Saved data entries
------------------------------------------------
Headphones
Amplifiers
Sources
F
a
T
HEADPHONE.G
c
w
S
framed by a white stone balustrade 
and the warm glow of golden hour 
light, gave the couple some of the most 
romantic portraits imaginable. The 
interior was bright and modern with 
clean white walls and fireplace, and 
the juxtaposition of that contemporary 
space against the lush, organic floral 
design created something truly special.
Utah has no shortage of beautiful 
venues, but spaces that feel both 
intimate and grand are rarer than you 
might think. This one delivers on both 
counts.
------------------------------------------------
WHAT NEEDS TO BE DONE ->
Set down every record above exactly as written.

ANSWER BOX ->
Headphones
Amplifiers
Sources
F
a
T
HEADPHONE.G
c
w
S
framed by a white stone balustrade 
and the warm glow of golden hour 
light, gave the couple some of the most 
romantic portraits imaginable. The 
interior was bright and modern with 
clean white walls and fireplace, and 
the juxtaposition of that contemporary 
space against the lush, organic floral 
design created something truly special.
Utah has no shortage of beautiful 
venues, but spaces that feel both 
intimate and grand are rarer than you 
might think. This one delivers on both 
counts.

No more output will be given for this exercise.